CHANDLER, AZ — The Valley is quickly becoming a hub for data centers, which houses computer and network infrastructure.
The centers eat energy, can use millions of gallons of water, and are often accused of creating a humming noise that travels indiscriminately through adjacent neighborhoods.
“It is a loud hum. It’s 24/7 and it’s very irritating because it never goes away,” said Karthic Thallikar a resident of the Britney Heights subdivision which is next door to the Cyrus One Data Center.
Cyrus One is a giant facility. It requires constant power and constant cooling and, as it turns out, it never shuts up.

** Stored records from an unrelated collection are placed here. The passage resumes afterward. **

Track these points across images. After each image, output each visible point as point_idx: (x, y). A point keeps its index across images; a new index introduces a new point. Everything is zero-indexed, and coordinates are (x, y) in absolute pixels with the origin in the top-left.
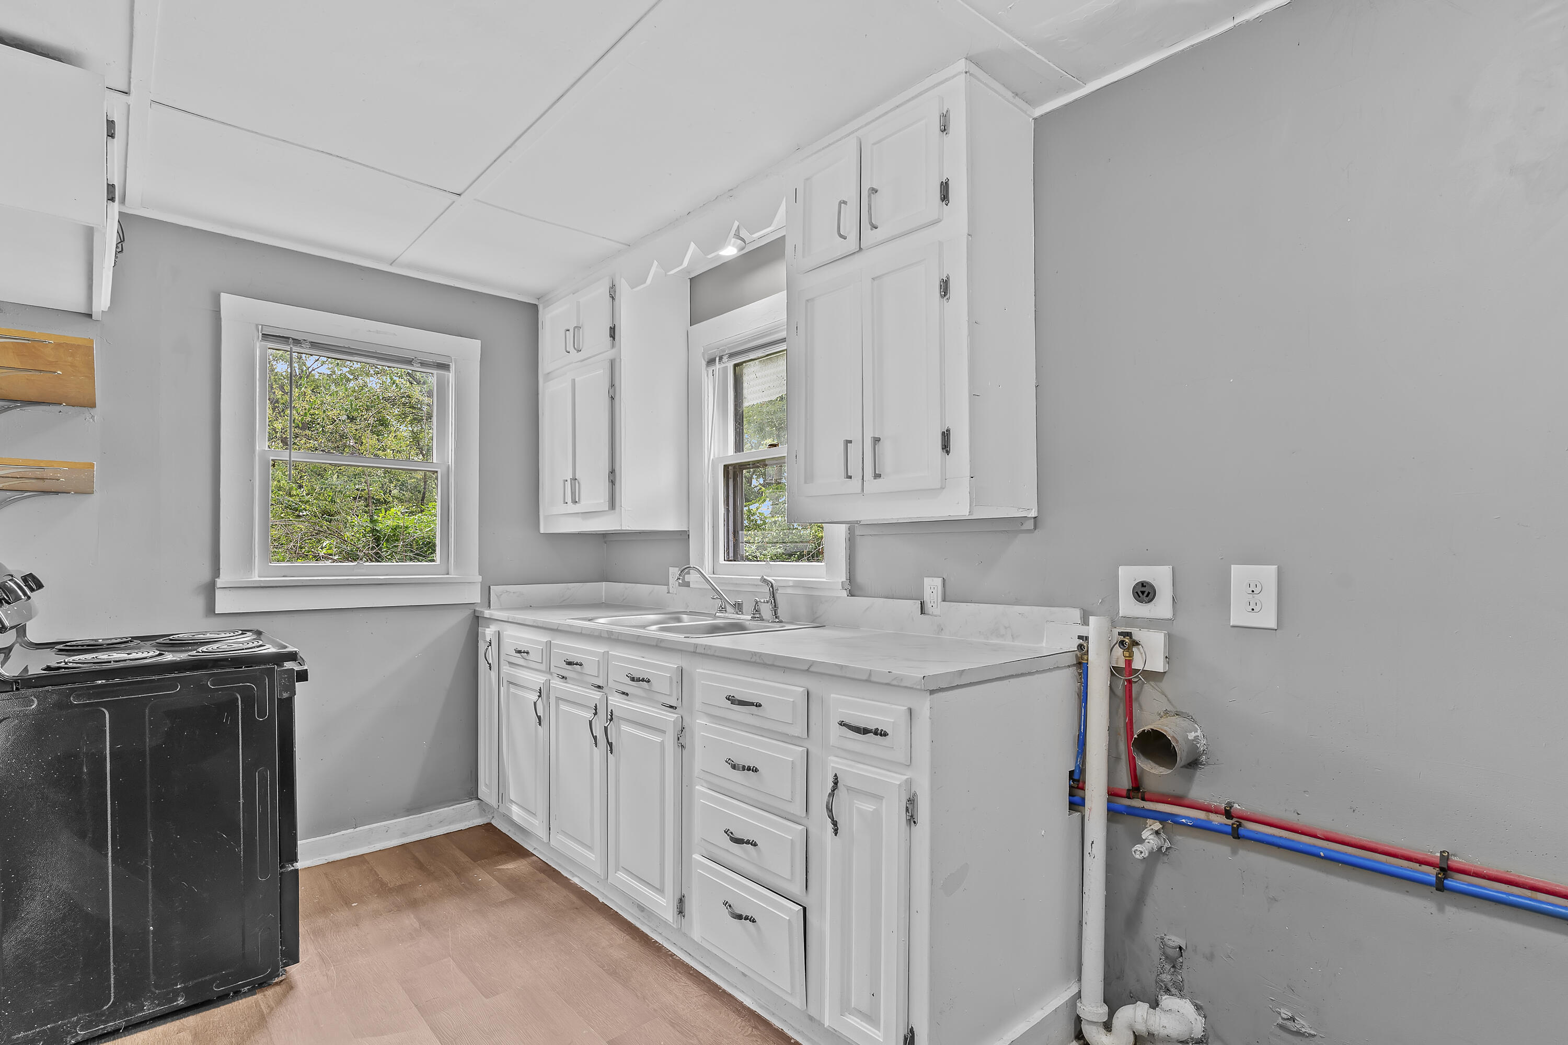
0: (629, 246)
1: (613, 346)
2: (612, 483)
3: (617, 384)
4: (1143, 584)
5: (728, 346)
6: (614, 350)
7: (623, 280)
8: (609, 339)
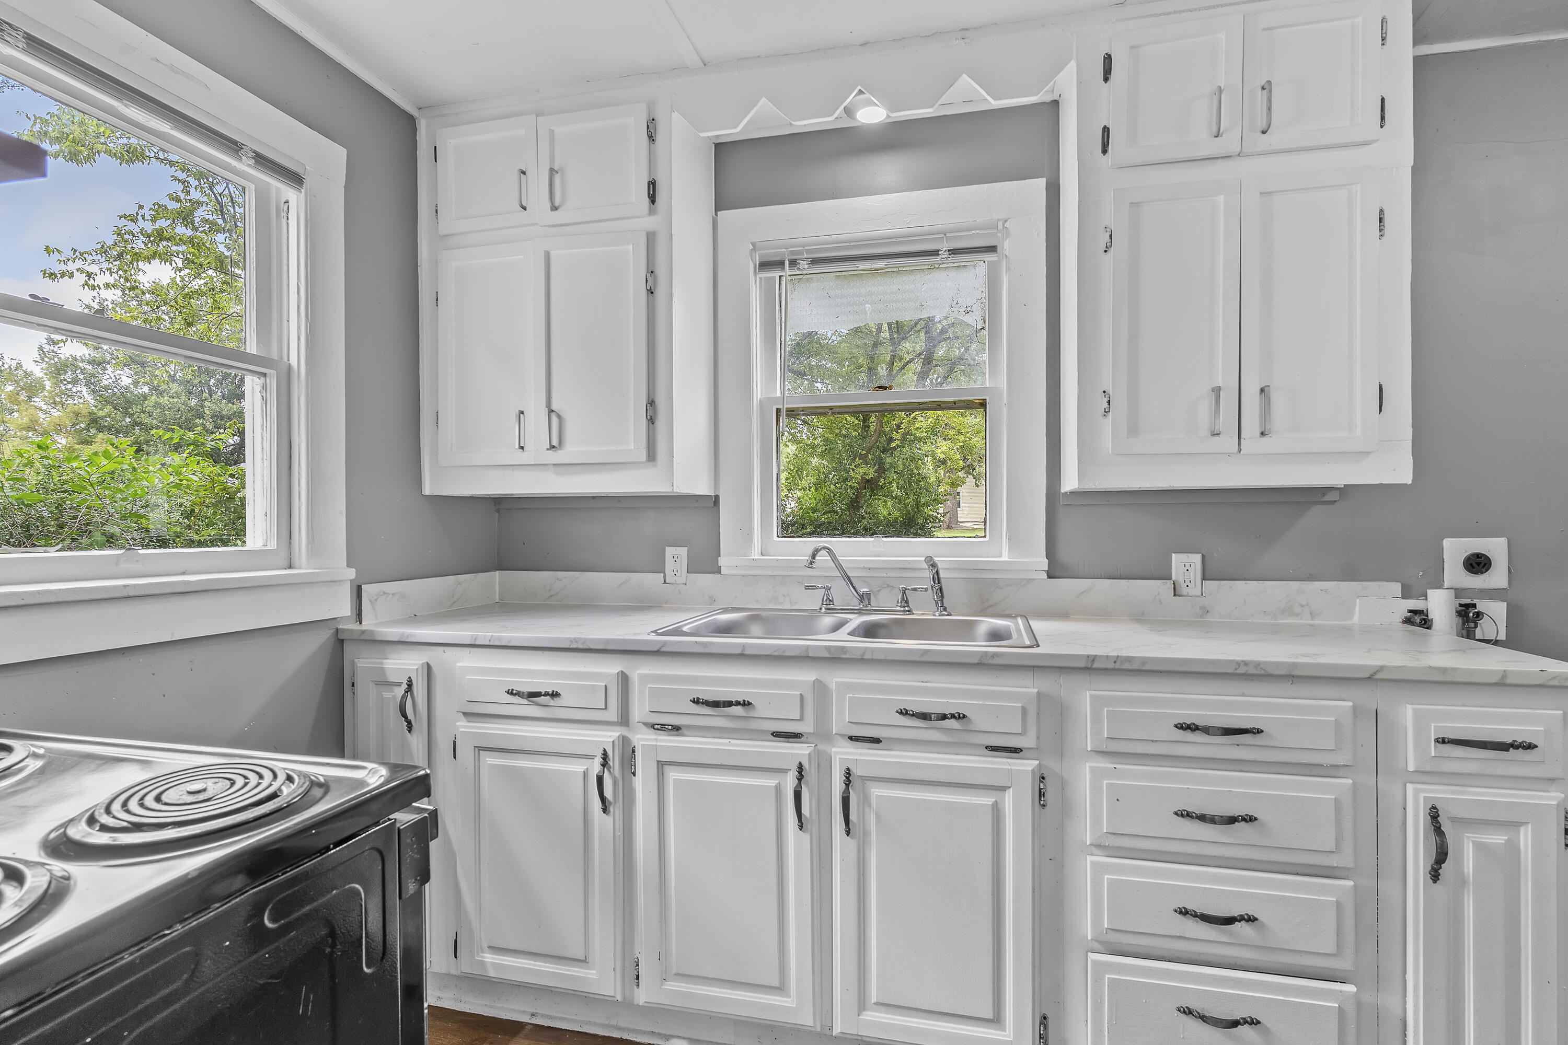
0: (705, 65)
1: (652, 212)
2: (651, 420)
3: (661, 271)
4: (1478, 556)
5: (806, 248)
6: (652, 219)
7: (676, 116)
8: (646, 200)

“It enters our rooms, our bedrooms, our living rooms, our backyards, and front yards all year long,” Mr. Thallikar said.
In the early 2000’s, when the city of Chandler began actively pursuing technology companies, data centers seem like a good fit.
Not so today.
“There’s a better opportunity for us,” says Chandler Vice Mayor Mark Stewart. “We are courting companies internationally from all types of tech industries as well as financial services. We want to target job creators and we want to target companies that will support Intel and Northrop Grumman.”
Chandler is now re-thinking its desire to be a future home for data centers. Currently, there are five sites zoned for data centers.
They are located along Price Road between Germann Road and Mockingbird Drive in South Chandler. Three are up and running. Two more are expected to be built.
“The data centers that are there now will remain and anything that’s zoned for data centers in the past will remain. We can’t change that,” Stewart said. But in the spring, the city council will consider a proposed code amendment prohibiting developers from building data centers anywhere else in the city. “10-15 years ago data centers made sense for Chandler. Today they don’t,” Stewart said.
The city also plans to require the companies who plan to build the two remaining data centers to take additional steps to ensure noise pollution from the sites is greatly reduced. That will include sound mitigation testing before and after construction.
The data centers will also need to designate a community liaison who will work with the neighborhoods that might be affected by the noise.
“We can’t go backwards, we can certainly improve and that’s going to be the goal,” Stewart said.
Karthic Thallikar, who can remember the days before the arrival of the Cyrus One data center, hopes that happens.
“It was very quiet. A nice neighborhood until this thing showed up,” Thallikar said. “If the noise goes away, from my standpoint, then it will be livable.”